Name: Walk along the Frome to Chalford
Location: Cotswolds, Gloucestershire
First in Series: GC4JF0P
Walked on: 25th January 2014
Weather: dry and cloudy
Terrain: Old towpaths, footpaths, hills and street walking
Total Ascent: 1293ft, Outward – Flat, Return – Extremely hilly including a 1/4 mile, 2o% ascent up Brownshill
So, today I was unsure where to go. For most of the week all we have heard is warnings of rain and lots of it over the weekend. Then last night it turned out that we could just be in for a dry, even if overcast day, I’ll take that. Half an hour up the road are 30+ caches along a disused canal that I thought I’d have a go at and after bit of planning and I had created a circular route. The plan was to start from Chalford, head towards Stroud. Through the town centre and then back over the hills going through the villages of Thrupp, Brimscombe and Brownshill which are all located along the top of the Golden Valley.
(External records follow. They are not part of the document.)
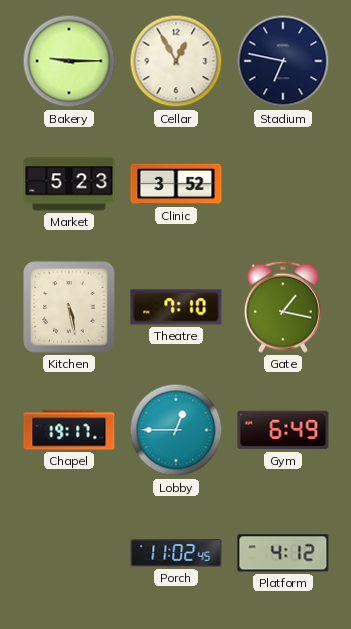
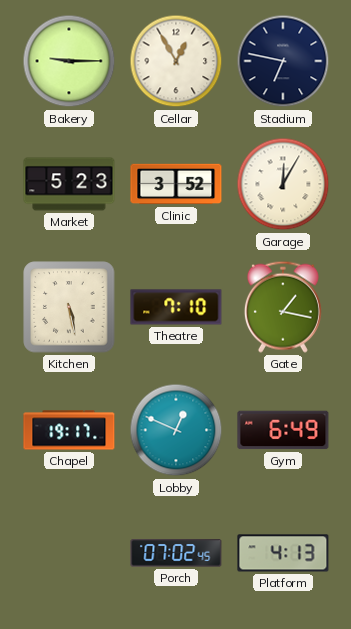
Garage: none -> 12:05
Lobby: 12:45 -> 12:49
Porch: 11:02 -> 07:02
Platform: 4:12 -> 4:13
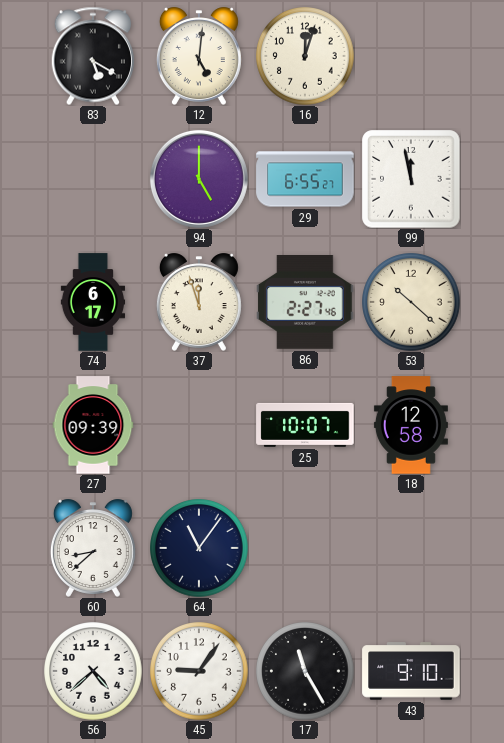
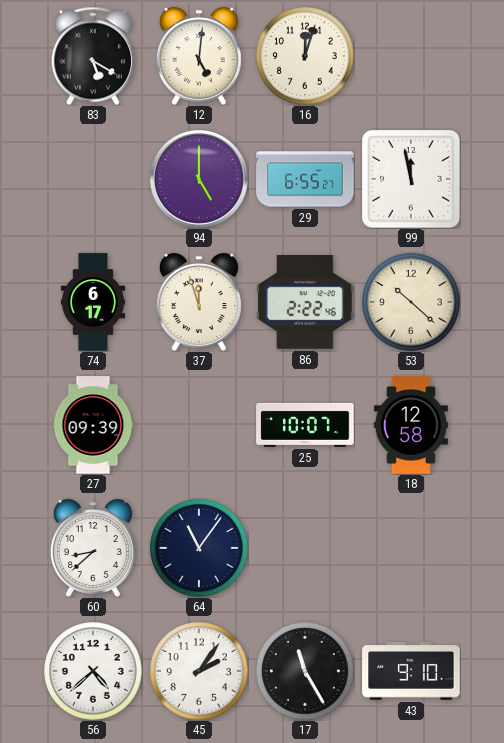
86: 2:27 -> 2:22
45: 9:06 -> 2:06
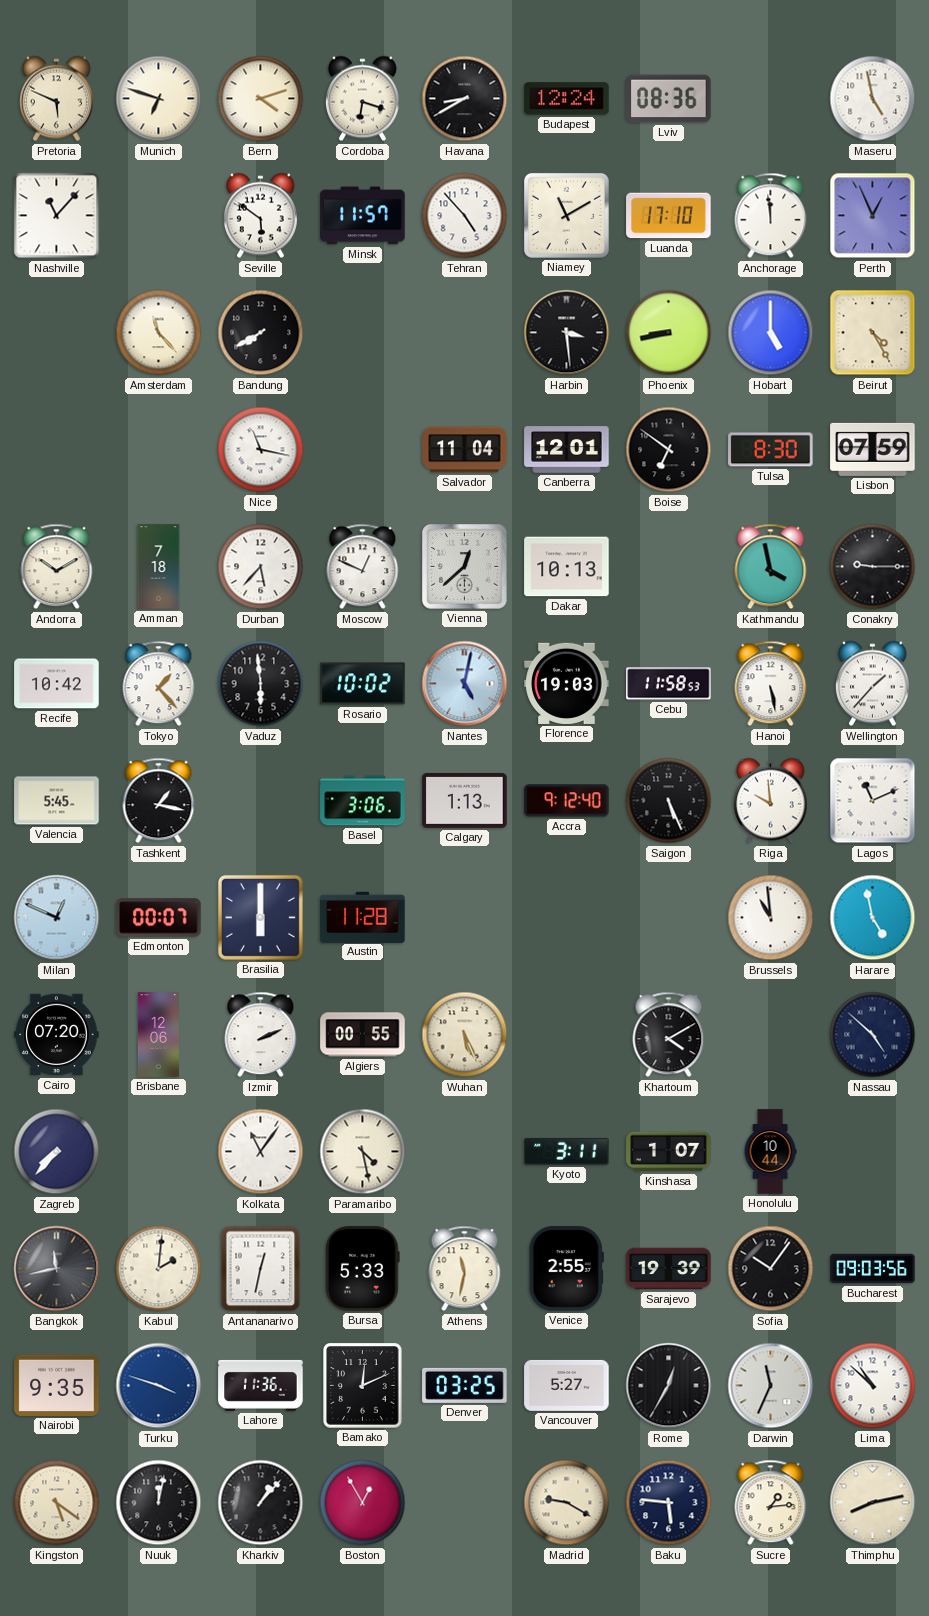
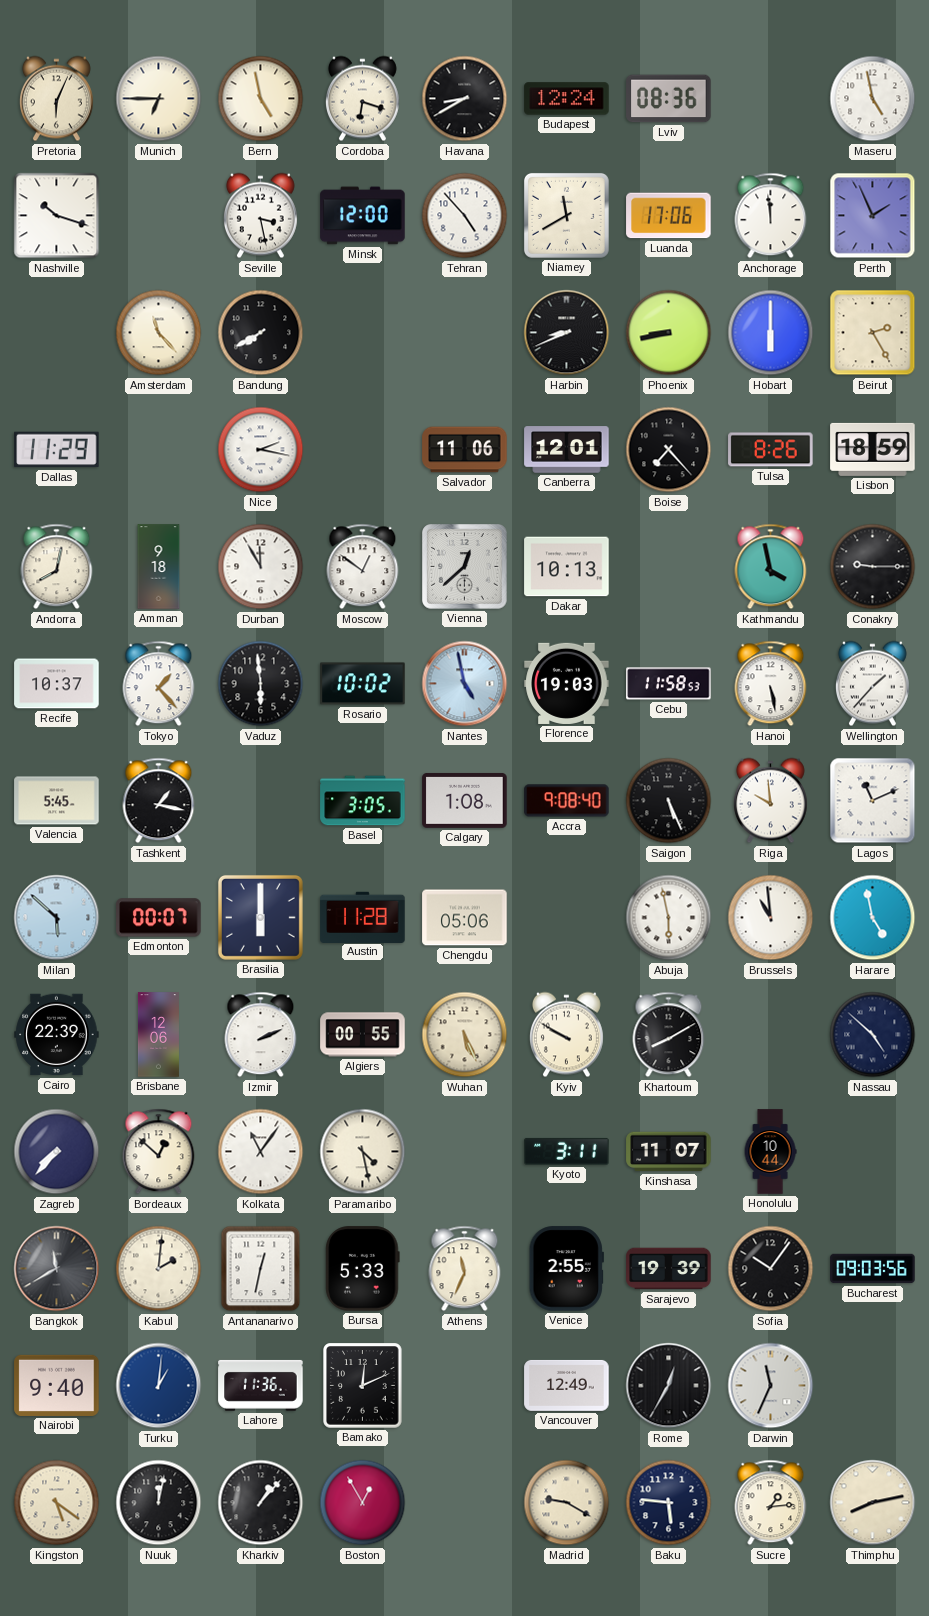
Pretoria: 5:49 -> 6:04
Munich: 6:48 -> 6:45
Bern: 4:12 -> 4:58
Nashville: 11:07 -> 10:18
Seville: 5:51 -> 3:28
Minsk: 11:57 -> 12:00
Niamey: 11:10 -> 11:40
Luanda: 17:10 -> 17:06
Perth: 12:56 -> 1:56
Harbin: 3:29 -> 8:41
Hobart: 5:00 -> 6:00
Beirut: 4:25 -> 2:25
Dallas: none -> 11:29
Nice: 11:17 -> 2:17
Salvador: 11:04 -> 11:06
Boise: 6:51 -> 7:23
Tulsa: 8:30 -> 8:26
Lisbon: 07:59 -> 18:59
Andorra: 10:10 -> 8:02
Amman: 7:18 -> 9:18
Durban: 5:37 -> 11:55
Moscow: 12:49 -> 12:51
Recife: 10:42 -> 10:37
Nantes: 5:02 -> 4:58
Basel: 3:06 -> 3:05
Calgary: 1:13 -> 1:08
Accra: 9:12 -> 9:08
Milan: 12:49 -> 5:52
Chengdu: none -> 05:06
Abuja: none -> 5:58
Cairo: 07:20 -> 22:39
Kyiv: none -> 9:50
Khartoum: 4:10 -> 8:10
Bordeaux: none -> 12:52
Kinshasa: 1:07 -> 11:07
Bangkok: 11:43 -> 11:40
Athens: 11:32 -> 11:34
Nairobi: 9:35 -> 9:40
Turku: 3:48 -> 1:01
Denver: 03:25 -> none
Vancouver: 5:27 -> 12:49
Lima: 10:52 -> none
I parked up on the side of the road near to Belvadere Mill in Chalford, the old Mill is a grade II listed building and former cloth mill, now offices. As soon as you arrive in this area you can immediately sense the history of the industrial revolution.
At the start of the walk there are several drops in levels and what used to be locks have become waterfalls.
I love it when I find relics of a bygone age still in place like this old boundary marker from the Great Western Railway Co. There is no date on this one but it probably dates around 1910.
Back of St Mary’s Mill dating back to 1820 this mill houses a large waterwheel and a powerful Tangye steam engine.
About 2 miles out from Stroud, we pass Brimscombe Port. The port was the centre for the shipment of cargoes heading both east and west along the canal.
The canal is undergoing a huge renovation project at the moment including the improvement of the paths – here’s Pip on one of them.
The restoration in more advanced in some sections, such as the one above which is popular with local anglers.
Once we got to Stroud we wandered through the busy streets and arrived at the The Black Boy Jack Clock that was made by John Miles of Kendrick Street in 1774. The clock has the figure of a negro dressed in a bay leaf type skirt ,in front of which is a bell hit by a club in the black boy’s right hand.
The return route was much tougher going than the flat canal towpath. We had several hills to climb including one that lead us to the top of the Blackness, an area of open access land over the Golden Valley. The views were fantastic, it’s just a shame it was misty and started to rain.